Recorded data:
*** Block opens ***

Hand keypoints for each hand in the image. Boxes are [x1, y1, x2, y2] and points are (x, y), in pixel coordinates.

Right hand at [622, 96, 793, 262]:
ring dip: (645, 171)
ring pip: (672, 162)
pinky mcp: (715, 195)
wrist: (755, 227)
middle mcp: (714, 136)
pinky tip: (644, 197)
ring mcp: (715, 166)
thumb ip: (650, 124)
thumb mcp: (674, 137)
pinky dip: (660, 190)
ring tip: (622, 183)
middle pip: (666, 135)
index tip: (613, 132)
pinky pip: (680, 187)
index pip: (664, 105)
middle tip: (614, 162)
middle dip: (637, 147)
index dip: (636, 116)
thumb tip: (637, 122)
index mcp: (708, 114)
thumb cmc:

*** Block closes ***

Work order: All entries are to be copied exactly as they read.

Expected output:
Hand keypoints for each hand in the image. Boxes are [x1, y1, x2, y2] and points are (x, y), in pixel coordinates.

Right hand at [622, 96, 793, 262]:
ring dip: (645, 171)
ring pip: (672, 162)
pinky mcp: (715, 195)
wrist: (755, 227)
middle mcp: (714, 136)
pinky tip: (644, 197)
ring mcp: (715, 166)
thumb ip: (650, 124)
thumb mcp: (674, 137)
pinky dip: (660, 190)
ring tip: (622, 183)
middle pip: (666, 135)
index tip: (613, 132)
pinky pip: (680, 187)
index pip: (664, 105)
middle tip: (614, 162)
middle dip: (637, 147)
index dip: (636, 116)
thumb tip: (637, 122)
index mcp: (708, 114)
thumb cmc:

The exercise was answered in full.